Icône de la protection du vivant, elle multiplie les conférences à travers le monde pour alerter sur l’urgence écologique. Toujours accompagnée d’une peluche de singe, Jane Goodall ne cesse de vouloir sensibiliser le grand public aux atteintes contre la biodiversité et l’inciter à agir contre le changement climatique. Elle ponctue souvent ses interventions de «salutations chimpanzés», soit des imitations de cris de chimpanzés. Ils «retentiront encore longtemps», a assuré Audrey Azoulay, directrice générale de l’Organisation des Nations unies pour l’éducation, la science et la culture (Unesco).
«Jane Goodall avait su partager avec tous, notamment les plus jeunes, le fruit de ses recherches et faire changer notre regard sur les grands singes», a complété cette dernière. «Si nous n’arrêtons pas de nuire à l’environnement, aux animaux, en détruisant leur habitat, alors nous sommes condamnés», martelait encore la primatologue à l’âge de 89 ans, lorsque Vert l’avait rencontrée. Ce combat, elle le mène jusqu’à son dernier souffle : lorsqu’elle s’est éteinte à 91 ans, la scientifique était encore en tournée de conférences aux États-Unis.
Une pluie d’hommages
«Elle laisse derrière elle un héritage extraordinaire pour l’humanité et notre planète», a réagi le secrétaire général de l’Organisation des nations unies (ONU), Antonio Guterres. Il s’est dit «profondément attristé» par la mort de celle qui avait été nommée Messager de la paix par les Nations unies en 2002. «Jane Goodall avait une capacité remarquable à nous inspirer à communiquer avec les merveilles naturelles de notre monde, et son travail révolutionnaire sur les primates et l’importance de la conservation ont ouvert des portes pour des générations de femmes dans la science», a tweeté l’ancien président étasunien Barack Obama.

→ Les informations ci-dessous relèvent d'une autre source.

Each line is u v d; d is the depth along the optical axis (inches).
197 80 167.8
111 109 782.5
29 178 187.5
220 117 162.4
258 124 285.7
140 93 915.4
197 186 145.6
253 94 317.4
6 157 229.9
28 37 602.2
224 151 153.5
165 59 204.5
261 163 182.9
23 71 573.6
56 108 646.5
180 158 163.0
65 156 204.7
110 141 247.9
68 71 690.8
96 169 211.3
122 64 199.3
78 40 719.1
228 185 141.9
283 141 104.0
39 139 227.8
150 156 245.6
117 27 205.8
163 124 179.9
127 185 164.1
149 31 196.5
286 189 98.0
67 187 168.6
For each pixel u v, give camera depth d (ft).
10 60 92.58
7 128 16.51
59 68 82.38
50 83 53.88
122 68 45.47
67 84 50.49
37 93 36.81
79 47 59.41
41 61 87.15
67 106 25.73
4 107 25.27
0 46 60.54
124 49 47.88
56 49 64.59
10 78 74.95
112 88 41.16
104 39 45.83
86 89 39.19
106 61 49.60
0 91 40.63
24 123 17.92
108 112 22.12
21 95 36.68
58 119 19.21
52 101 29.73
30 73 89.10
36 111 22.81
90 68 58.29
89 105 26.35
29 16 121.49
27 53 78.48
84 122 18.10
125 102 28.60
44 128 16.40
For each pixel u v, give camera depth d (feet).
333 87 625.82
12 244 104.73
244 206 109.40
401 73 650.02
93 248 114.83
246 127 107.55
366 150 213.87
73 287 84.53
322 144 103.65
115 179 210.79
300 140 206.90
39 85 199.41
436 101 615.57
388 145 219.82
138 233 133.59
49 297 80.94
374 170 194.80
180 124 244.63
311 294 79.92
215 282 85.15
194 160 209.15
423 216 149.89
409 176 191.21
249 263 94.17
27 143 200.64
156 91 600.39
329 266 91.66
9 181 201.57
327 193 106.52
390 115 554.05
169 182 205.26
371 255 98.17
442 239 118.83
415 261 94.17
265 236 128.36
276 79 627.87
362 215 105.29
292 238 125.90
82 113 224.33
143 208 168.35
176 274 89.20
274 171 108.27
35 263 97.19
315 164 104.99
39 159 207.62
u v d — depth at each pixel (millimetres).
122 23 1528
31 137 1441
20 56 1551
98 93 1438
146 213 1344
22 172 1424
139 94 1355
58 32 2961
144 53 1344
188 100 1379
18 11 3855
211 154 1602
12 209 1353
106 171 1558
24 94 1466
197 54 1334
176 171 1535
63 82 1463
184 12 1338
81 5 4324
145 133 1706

En France, la ministre démissionnaire de la transition écologique, Agnès Pannier-Runacher, a salué une «inlassable défenseure de la vie sauvage», qui «a transformé pour toujours notre regard sur les chimpanzés et notre lien avec le vivant». La secrétaire nationale des Écologistes, Marine Tondelier, a elle aussi loué une «pionnière de l’éthologie et défenseuse inlassable de la faune sauvage» : «Elle laisse un héritage inestimable. Et elle inspirera des générations de petites filles.»

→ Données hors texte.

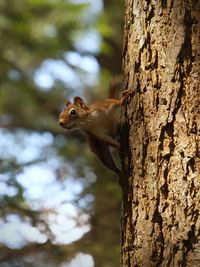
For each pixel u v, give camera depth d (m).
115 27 18.12
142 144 6.61
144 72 6.72
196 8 6.59
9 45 17.91
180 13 6.63
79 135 18.23
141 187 6.54
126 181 6.77
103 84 18.14
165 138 6.46
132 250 6.53
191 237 6.14
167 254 6.21
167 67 6.59
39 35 17.36
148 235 6.36
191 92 6.45
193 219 6.17
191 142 6.34
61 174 15.95
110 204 13.83
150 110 6.61
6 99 19.86
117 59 18.14
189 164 6.30
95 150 8.49
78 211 13.33
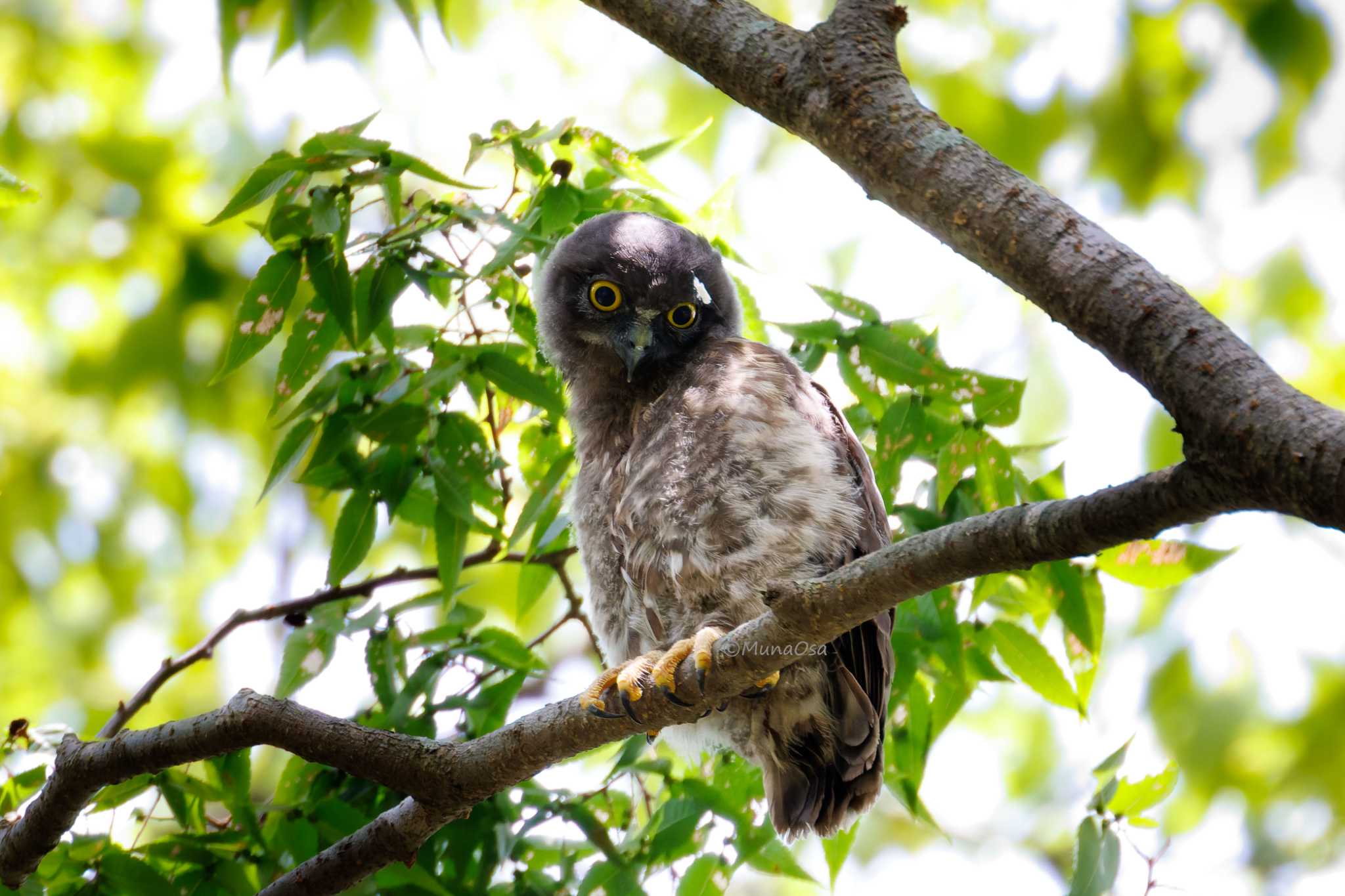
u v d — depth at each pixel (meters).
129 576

Ses travaux «ont transformé la gestion de la faune sauvage et placé notre pays au cœur des efforts mondiaux pour protéger les chimpanzés et la nature», s’est également ému Samia Suluhu Hassan, présidente de la Tanzanie – où Jane Goodall avait commencé sa carrière. Grâce ses travaux, on peut aujourd’hui savoir que les chimpanzés de la réserve de Gombe auront, peut-être, une larme à l’œil en apprenant sa disparition.